Manufacturing and supply chains
The pandemic forced 15 percent of manufacturing companies to cut production, with garment and textile industries hit the hardest, directly impacting 2.8 million workers. Manufacturing operators complained of the lack of raw materials for production. Automobile manufacturers such as Toyota, Honda, Hyundai, Ford, and Nissan also temporarily suspended production due to a lack of spare parts and demand. Samsung even flew spare parts and components because of border restrictions during the pandemic.

This made companies have to re-think on their manufacturing and supply chains. Companies will have to diversify their input sources and look at new business lines. Businesses manufacturing in Vietnam are already looking at South Korea, Japan, and India for raw inputs.

Aviation
Vietnamese airlines have reported that the initial damage due to the pandemic is estimated to be US$1.3 billion. Around 10,000 employees of Vietnam Airlines itself had to take unpaid leave or around 50 percent of its staff. During social distancing measures, airlines operated a bare minimum of flights in accordance with local guidelines. The Ministry of Transport has proposed to cut several taxes and fees for the aviation industry including a reduction in landing and take-off fees and jet fuel.

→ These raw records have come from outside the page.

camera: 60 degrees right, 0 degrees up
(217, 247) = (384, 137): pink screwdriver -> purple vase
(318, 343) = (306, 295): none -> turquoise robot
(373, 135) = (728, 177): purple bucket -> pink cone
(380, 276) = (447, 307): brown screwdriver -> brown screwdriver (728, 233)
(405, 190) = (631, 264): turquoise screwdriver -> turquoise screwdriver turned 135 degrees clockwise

Nevertheless, once the social distancing measures were lifted, the number of flights on the busy Hanoi-Ho Chi Minh City increased to 26 from the previous 1, with airlines gradually increasing the frequency of flights on domestic routes and Vietnam’s aviation market is expected to be one of the fastest-growing aviation markets in the world with major airports reaching capacity. The government knows that the long term growth of the industry is sustainable and has continued working on airport projects such as the Long Thanh Airport, which will replace the present airport in Ho Chi Minh City by 2025.

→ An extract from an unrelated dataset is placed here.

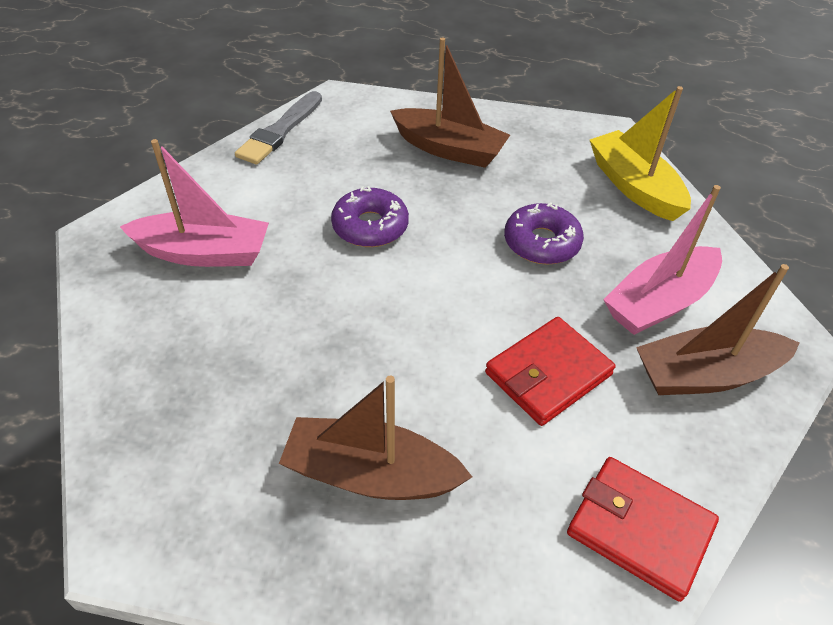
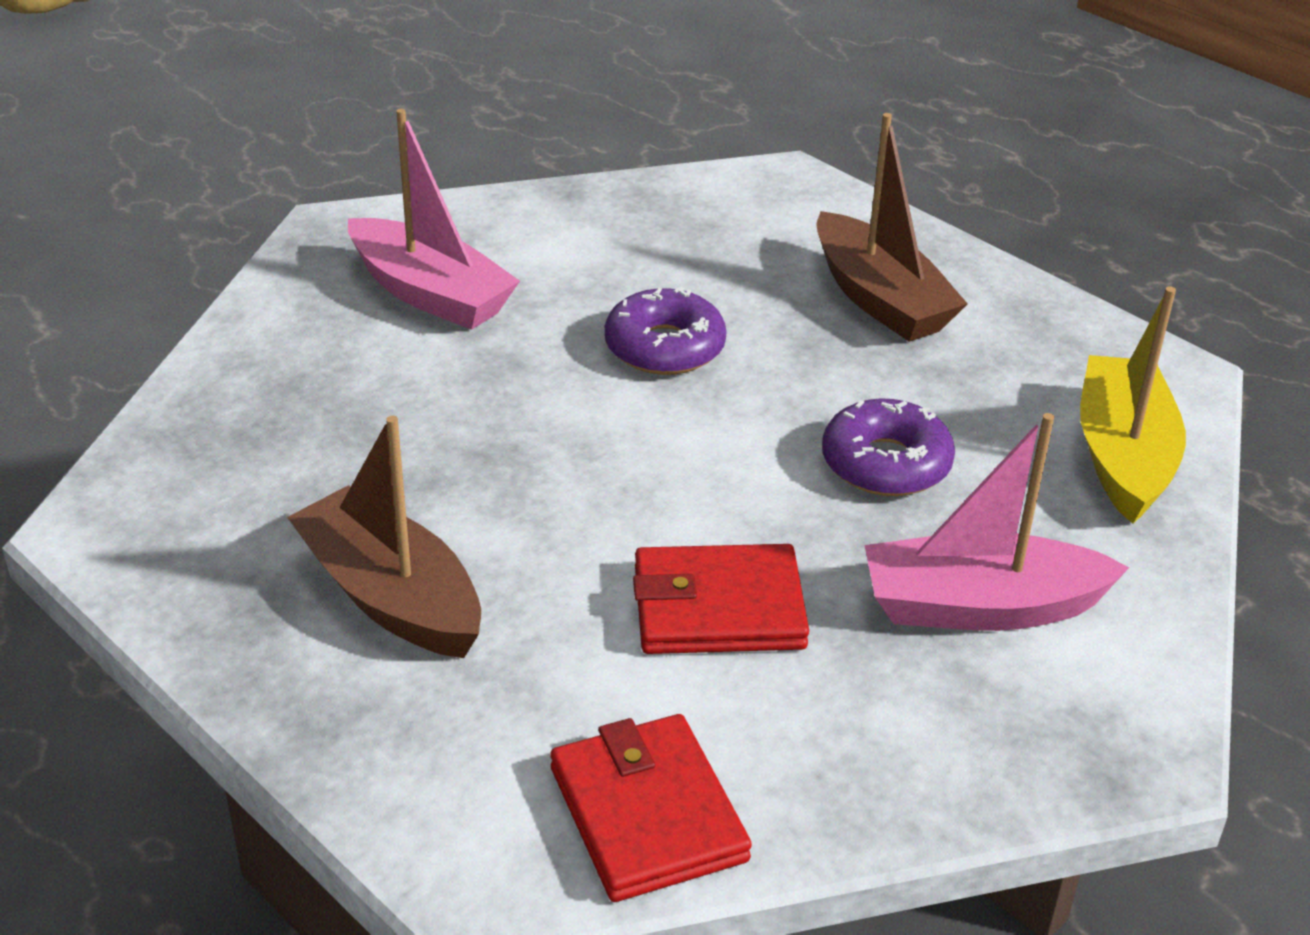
camera: 35 degrees right, 10 degrees down
(280, 131) = (663, 191): grey brush -> none
(705, 375) = (945, 716): brown boat -> none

Investors can, therefore, be assured that while Vietnam has opened up its economy, it continues to remain vigilant and ready to meet the challenges posed by COVID-19. The Economist notes that COVID-19 affects emerging economies in at least three ways: locking down their populations, damaging export earnings, and deterring foreign capital. Vietnam has already addressed the first one and remains on course to address the rest.